Excerpt to read →
☆ ☆ ☆ ☆ ☆

'With 80% of their budgets, we can beat the super teams' – Inside EF's bid for a sponsor to win the Tour de France
Last month, EF Pro Cycling announced they were selling the naming rights of their teams with the aim of winning both the men's and women's Tours de France within the next decade. Domestique spoke to CEO Jonathan Vaughters about the origin of the idea and what his EF team needs to compete with the biggest budgets in the peloton.

It all started with a throwaway question. EF Education-EasyPost had enjoyed a successful Tour de France in 2024, with Richard Carapaz’s all-action three weeks yielding a stage win, a day in yellow, the king of the mountains classification and the combativity prize.
On the sport’s biggest stage, Jonathan Vaughters’ team had again provided plenty of bang for their title sponsor and majority owner’s buck. From a marketing point of view, the whole season was now a success. Even so, EF’s satisfaction at a job well done segued into a desire for more during the post-race debrief. “But how do we win this whole thing?” they asked Vaughters.
Given that Tadej Pogacar had just dominated the Tour while backed by the squad with the biggest budget in the sport, the answer was obvious. “A whole lot of money,” was the long and the short of Vaughters’ response.
“For a while they just said, ‘Well, you’ll figure out a way to win it without a whole lot of money,’” Vaughters tells Domestique. “And I kept saying, no, it won’t. I mean, thank you for having the faith in me, but no, that’s not going to happen.”
“I feel like in a pre-Sky era of cycling, we used to be able to dream about winning the Tour de France and I mean, we came pretty close a couple of times...”
Even so, the kernel of an idea had been planted, and the topic was revisited more seriously over the past two years. Both parties laid out their parameters. Vaughters pointed out that the team’s budget is less than half that of UAE Team Emirates. EF reminded him that their resources weren’t limitless.
“They basically said, ‘We’re an education company, not a petro nation or a fracking entity or whatever. We have to be responsible with our marketing budget. We can’t blow out big numbers just to win races,’” Vaughters says. That apparent impasse led Vaughters to make a suggestion that initially went down like a lead balloon: sell the naming rights to the team.
“I told them it didn’t mean they wouldn’t retain ownership of the team or that there wouldn’t be giant EF logos all over the uniform, but the most valuable asset that we hold is the name and the naming rights. Now at first, they didn’t like that at all. They said they were paying for the brand exposure, and if they weren’t the name of the team, then all of that would decrease pretty considerably.”

☆ ☆ ☆ ☆ ☆

Data records →
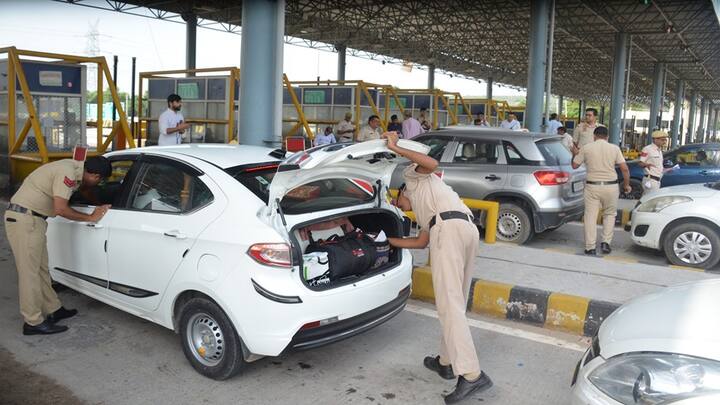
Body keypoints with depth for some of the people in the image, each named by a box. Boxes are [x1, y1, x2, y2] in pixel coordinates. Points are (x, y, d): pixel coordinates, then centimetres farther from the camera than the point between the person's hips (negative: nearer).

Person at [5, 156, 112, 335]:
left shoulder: (74, 166, 5)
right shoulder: (67, 173, -22)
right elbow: (60, 209, -25)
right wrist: (90, 218, -16)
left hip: (32, 218, 10)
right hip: (24, 219, -10)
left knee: (41, 269, 15)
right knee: (30, 271, -4)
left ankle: (54, 310, 25)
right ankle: (34, 323, 3)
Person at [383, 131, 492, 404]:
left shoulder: (412, 177, 23)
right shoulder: (424, 211, 42)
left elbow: (432, 163, 0)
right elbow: (421, 242, 35)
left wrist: (395, 148, 5)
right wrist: (388, 240, 44)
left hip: (449, 228, -9)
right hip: (468, 229, 10)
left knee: (449, 304, -14)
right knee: (455, 303, 17)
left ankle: (472, 375, -21)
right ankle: (447, 361, 27)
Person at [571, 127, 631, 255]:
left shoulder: (586, 148, 0)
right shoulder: (614, 148, 2)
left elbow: (574, 165, 6)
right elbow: (625, 169, -1)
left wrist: (575, 153, 25)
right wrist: (626, 184, 12)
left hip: (592, 186, -1)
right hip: (611, 186, 1)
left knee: (591, 216, 4)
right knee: (610, 214, 18)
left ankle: (590, 247, 2)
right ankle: (606, 242, 10)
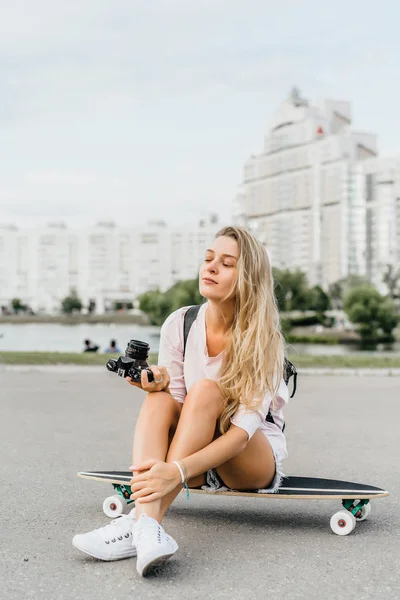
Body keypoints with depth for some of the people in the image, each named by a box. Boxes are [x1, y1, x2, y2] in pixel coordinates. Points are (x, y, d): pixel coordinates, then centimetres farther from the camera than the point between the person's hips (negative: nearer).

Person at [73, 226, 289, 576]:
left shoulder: (262, 338, -17)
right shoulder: (179, 325, -6)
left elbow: (243, 431, -27)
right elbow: (177, 406, -4)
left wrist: (178, 471, -42)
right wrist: (160, 385, -28)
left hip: (255, 460, -3)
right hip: (197, 466, 4)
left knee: (206, 390, -30)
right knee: (159, 399, -25)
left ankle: (144, 521, -40)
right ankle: (148, 530, -43)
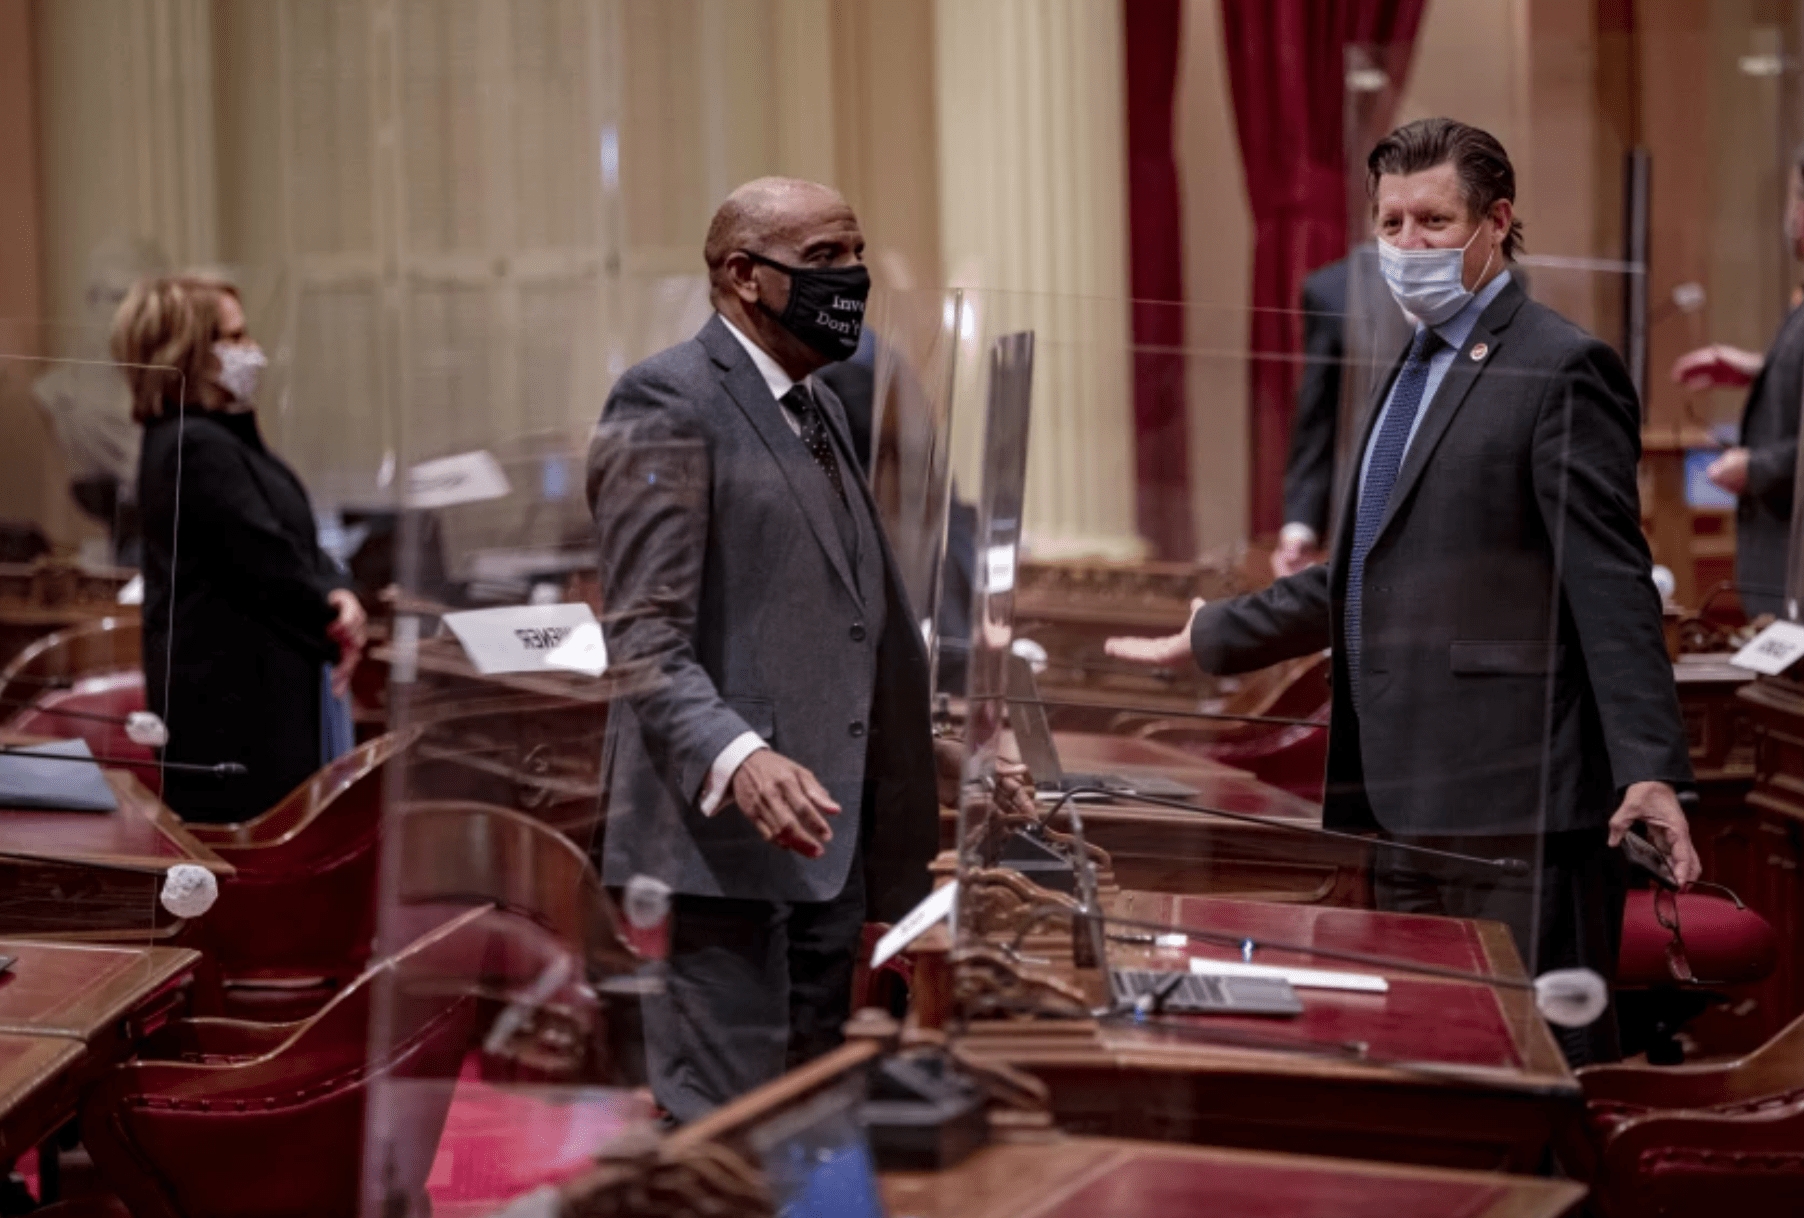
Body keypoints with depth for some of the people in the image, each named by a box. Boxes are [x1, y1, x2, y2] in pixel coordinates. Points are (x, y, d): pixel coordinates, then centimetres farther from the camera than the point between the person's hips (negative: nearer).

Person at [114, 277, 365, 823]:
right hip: (232, 700, -10)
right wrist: (333, 619, -3)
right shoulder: (196, 448, -17)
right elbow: (267, 561, -19)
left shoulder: (226, 436, 16)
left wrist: (337, 595, -5)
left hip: (264, 690, 10)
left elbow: (297, 541, 15)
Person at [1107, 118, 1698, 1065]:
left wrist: (1649, 769, -22)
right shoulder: (1417, 369, 20)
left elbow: (1612, 585, -15)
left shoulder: (1560, 369, -8)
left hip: (1512, 805, -9)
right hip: (1406, 804, 9)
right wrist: (1208, 640, 30)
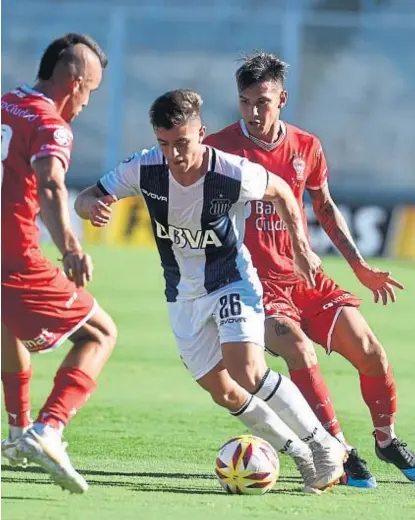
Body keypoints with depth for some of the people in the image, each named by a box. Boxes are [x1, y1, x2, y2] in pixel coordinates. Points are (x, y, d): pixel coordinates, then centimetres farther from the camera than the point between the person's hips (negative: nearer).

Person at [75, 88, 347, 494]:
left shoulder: (235, 175, -26)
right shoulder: (145, 169, -19)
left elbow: (280, 191, -4)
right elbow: (85, 200, -10)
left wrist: (301, 248, -1)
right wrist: (93, 206, -34)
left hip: (232, 282, -4)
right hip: (183, 296, 4)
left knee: (247, 373, -24)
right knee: (224, 393, 4)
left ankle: (324, 445, -6)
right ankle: (301, 455, 23)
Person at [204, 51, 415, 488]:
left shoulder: (306, 147, 4)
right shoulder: (219, 148, -8)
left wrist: (359, 266, 16)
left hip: (305, 277, 4)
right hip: (255, 282, -4)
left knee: (369, 350, -4)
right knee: (300, 351, -28)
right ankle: (341, 453, -21)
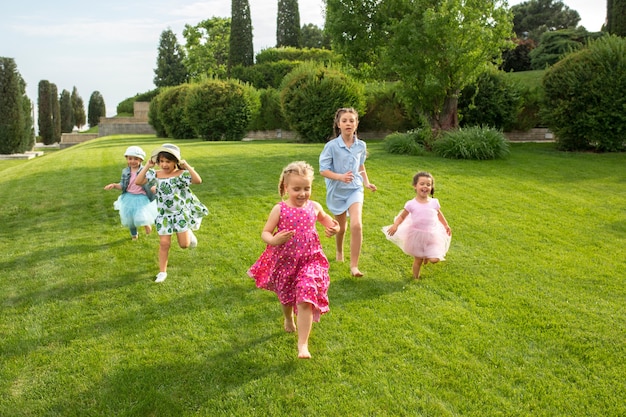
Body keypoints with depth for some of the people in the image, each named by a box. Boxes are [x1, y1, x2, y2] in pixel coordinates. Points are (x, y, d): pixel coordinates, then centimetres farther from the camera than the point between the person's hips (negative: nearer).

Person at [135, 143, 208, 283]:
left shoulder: (181, 174, -14)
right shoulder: (155, 174, -3)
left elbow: (198, 180, -30)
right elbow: (138, 182, -9)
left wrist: (187, 166, -31)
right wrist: (147, 167, -13)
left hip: (181, 213, -2)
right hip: (164, 215, 2)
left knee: (184, 244, 3)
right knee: (164, 243, 2)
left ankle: (189, 233, 40)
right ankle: (162, 272, 17)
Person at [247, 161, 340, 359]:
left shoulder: (314, 207, -4)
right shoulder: (279, 209, -12)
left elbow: (325, 218, 18)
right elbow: (265, 233, -9)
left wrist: (333, 228, -3)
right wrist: (273, 240, -32)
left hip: (309, 261, 0)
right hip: (284, 261, 0)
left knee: (306, 301, -11)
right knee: (286, 297, 22)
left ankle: (303, 344, -4)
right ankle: (289, 320, 56)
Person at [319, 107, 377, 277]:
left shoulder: (361, 146, -2)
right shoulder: (331, 146, -14)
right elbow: (323, 170, -14)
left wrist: (366, 182, 4)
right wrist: (340, 177, -29)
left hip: (355, 189, 1)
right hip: (337, 191, -1)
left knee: (356, 225, -19)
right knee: (341, 227, 15)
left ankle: (354, 266, -11)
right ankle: (339, 252, 48)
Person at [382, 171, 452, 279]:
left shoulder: (434, 202, -2)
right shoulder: (411, 204, -9)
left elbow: (439, 214, 15)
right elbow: (402, 216, -2)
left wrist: (446, 225, 6)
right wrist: (395, 225, -19)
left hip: (432, 236, 2)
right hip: (417, 235, -2)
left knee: (434, 259, -8)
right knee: (418, 259, 9)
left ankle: (426, 256, 27)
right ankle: (416, 278, 32)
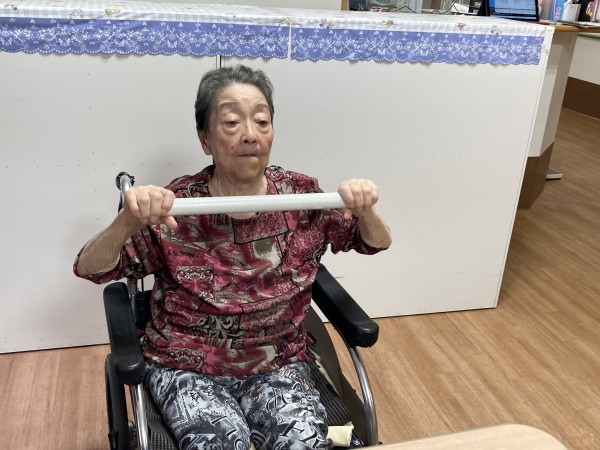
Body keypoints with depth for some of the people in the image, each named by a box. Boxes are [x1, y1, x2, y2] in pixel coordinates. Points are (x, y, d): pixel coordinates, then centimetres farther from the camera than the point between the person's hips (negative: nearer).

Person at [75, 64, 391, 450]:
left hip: (279, 365, 2)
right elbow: (89, 268, -9)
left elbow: (376, 243, 5)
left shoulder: (301, 196, -5)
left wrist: (365, 211, -19)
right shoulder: (176, 207, -11)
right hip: (187, 368, -1)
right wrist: (128, 221, -31)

☆ ☆ ☆ ☆ ☆

Work request 1 →
Rewrite the paragraph in the EF cycling article that begins "Even so, the kernel of an idea" as a short bulleted list, keeping its main facts.
Work request 2 →
Pick up the EF cycling article after its final sentence and write the next few paragraphs.

Reply 1 →
- The idea stayed alive and was discussed more seriously over the past two years.
- Both sides set out their limits.
- Vaughters noted that the team's budget is less than half of UAE Team Emirates' budget.
- EF reminded him that its money was not endless.

Reply 2 →
Vaughters didn’t disagree, but they had asked him a frank question, and he had given them a frank answer. After some consideration, EF gave their blessing to the idea. Two weeks ago, it was announced that EF was selling the naming rights to the team in order to bolster the budget enough to compete to win the Tour. The stated aim is to win the Tour de France Femmes in the next three years and the men’s race within the next decade.
It’s been a while since Vaughters thought seriously about winning the Tour, and it says something about the current budgetary disparities in cycling that it seemed altogether more plausible when his team, then known as Garmin, first hit the big-time back in 2008.
On their Tour debut that year, Christian Van de Velde sprang an upset by placing fourth overall. A year later, Bradley Wiggins replicated that result (he was later promoted to third when Lance Armstrong was banned for life), but any hopes of winning the Tour were quickly dashed by burgeoning financial reality of the peloton.
That winter, Team Sky marked their entry into pro cycling by flexing their muscle in the transfer market and prising Wiggins away from his contract with Garmin. “To win the Champions League you go to Manchester United and I’m probably playing at Wigan at the moment,” Wiggins said as he looked to force the move through, and that summed up Vaughters’ team’s place in the firmament through the Team Sky era.
“As far as UCI points or whatever, I mean, I don't give a rat’s ass, but as far as media value produced per dollar spent – and that’s the one category that isn’t on Procyclingstats – we win it every year.”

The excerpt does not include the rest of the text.